%%

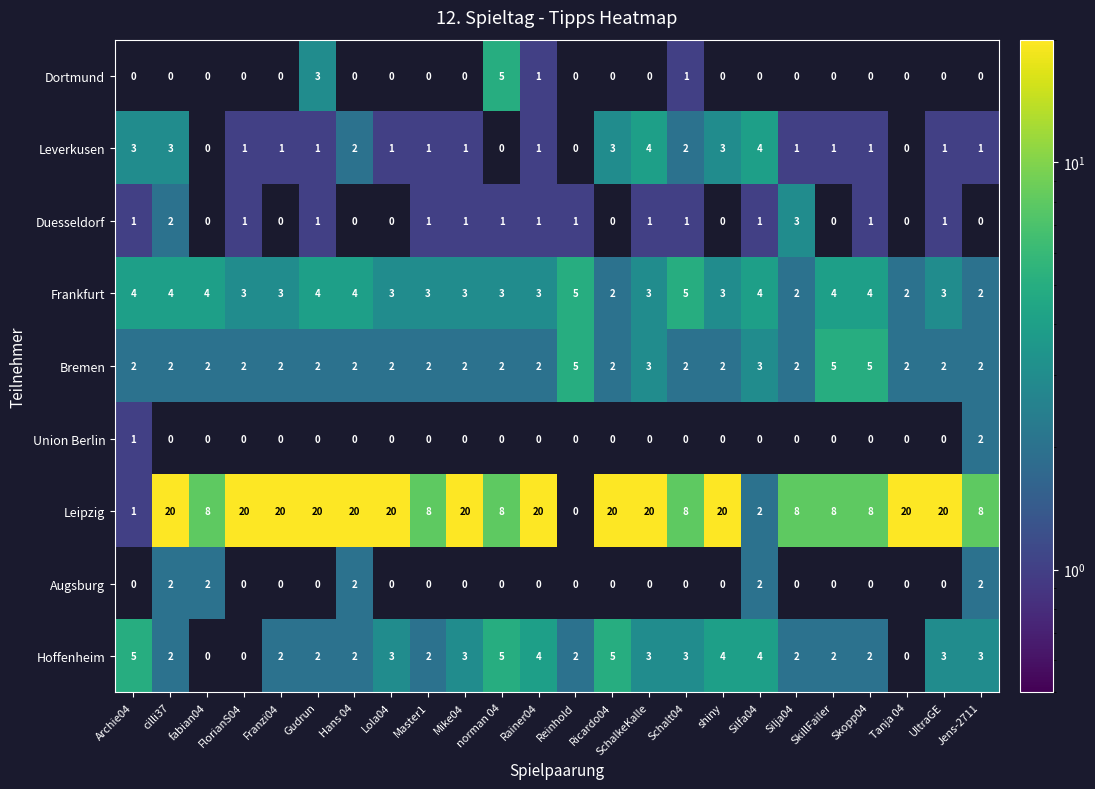

The Hoffenheim series shows 6 at shiny. True or false?

False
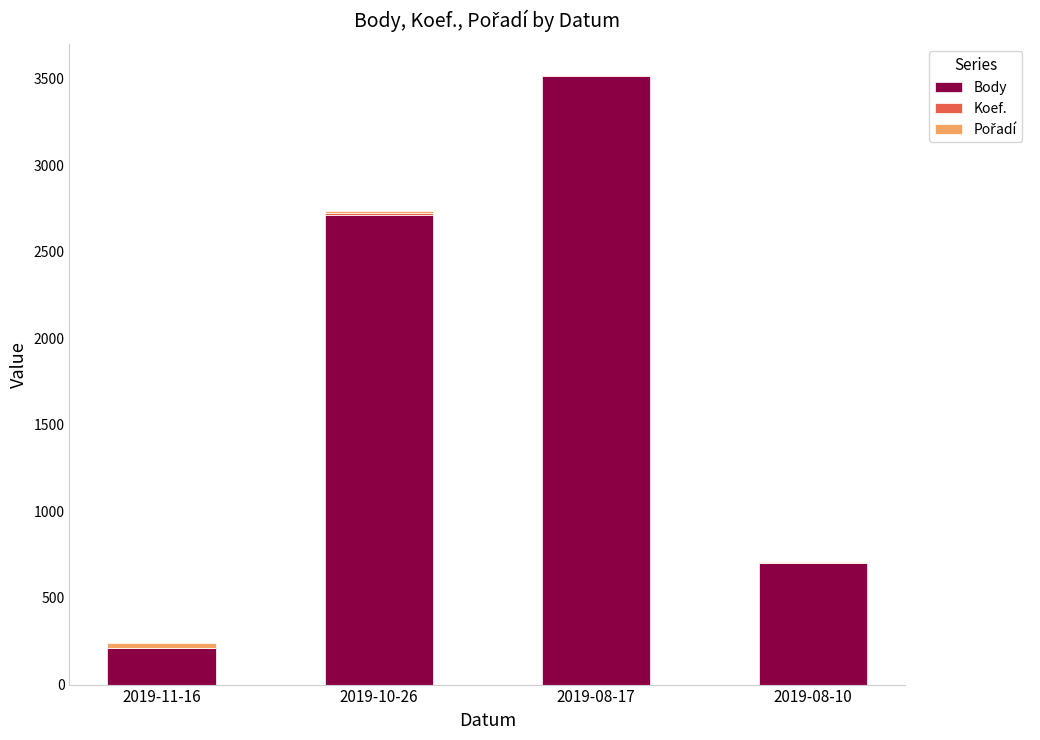

What is the sum of all Body values?

7141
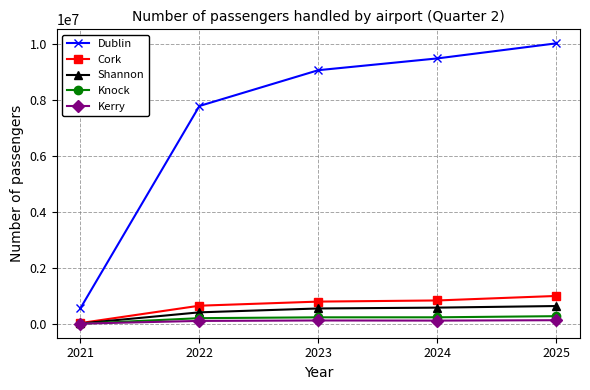

Which series has the largest total across all categories?

Dublin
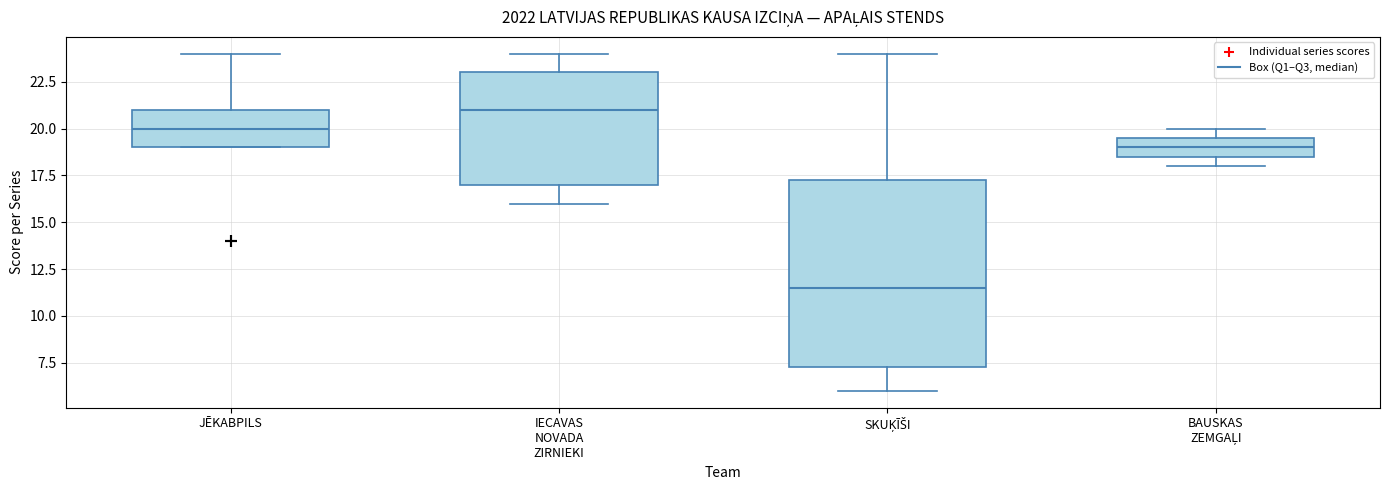

Which box is the tallest, from its lower edge to its upper edge?

SKUĶĪŠI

%%

## What this task involves
Transcribe every one of the records above word for word, leaving out the pictures.

## Answer area
The Hoffenheim series shows 6 at shiny. True or false?

False

What is the sum of all Body values?

7141

Which series has the largest total across all categories?

Dublin

Which box is the tallest, from its lower edge to its upper edge?

SKUĶĪŠI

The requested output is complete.